*Passage for review*.
/---
ABC News' Michael Falcone, Emily Friedman and Matthew Jaffe report:
Florida Sen. Marco Rubio officially threw his support behind Republican presidential candidate Mitt Romney Wednesday night in an appearance on Fox News' "Hannity" show.
"It's evidently and increasingly clear that Mitt Romney's going to be the Republican nominee," Rubio told Sean Hannity. "I am going to endorse Mitt Romney."
"He offers such a stark contrast to the president's record," he added.
Rubio said that the primary needed to come to a close and that Republicans must avoid a "floor fight" in Tampa this summer: "I don't think there's anything good about that."
"I think it's a recipe for disaster."
"I think all the candidates in this race have a lot to be proud of," speaking of the other Republicans running for the party's nomination, but he called Obama a "disastrous president" and suggested the GOP should begin to focus on the general election.
Perhaps more than any other Republican, Rubio's name is tossed around as a potential vice presidential candidate. Rubio shot down that speculation on "Hannity" saying, "I don't believe I'm going to be asked to be the vice presidential nominee. "
He said as much in an interview earlier on Wednesday.
\---
Stored data entries:
/---
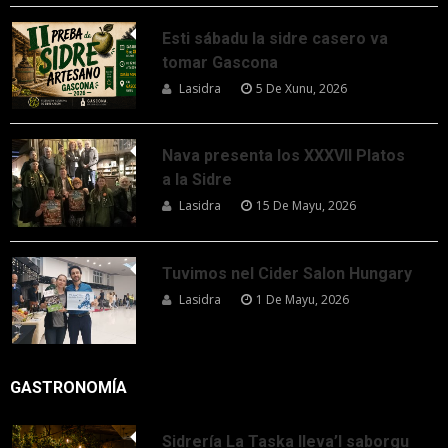
Esti sábadu la sidre casero va
tomar Gascona
Lasidra
5 De Xunu, 2026
Nava presenta los XXXVII Platos
a la Sidre
Lasidra
15 De Mayu, 2026
Tuvimos nel Cider Salon Hungary
Lasidra
1 De Mayu, 2026
GASTRONOMÍA
Sidrería La Taska lleva’l saborgu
\---
*Exercise details*.
Answer these questions from the report on Rubio's endorsement:
1. On which television show did Rubio announce his endorsement of Mitt Romney?
2. In what city did Rubio say Republicans must avoid a "floor fight" this summer?
3. What did Rubio call Obama?
The items have no connection to the report.

*Problem solution*.
1. Fox News' "Hannity"
2. Tampa
3. A "disastrous president"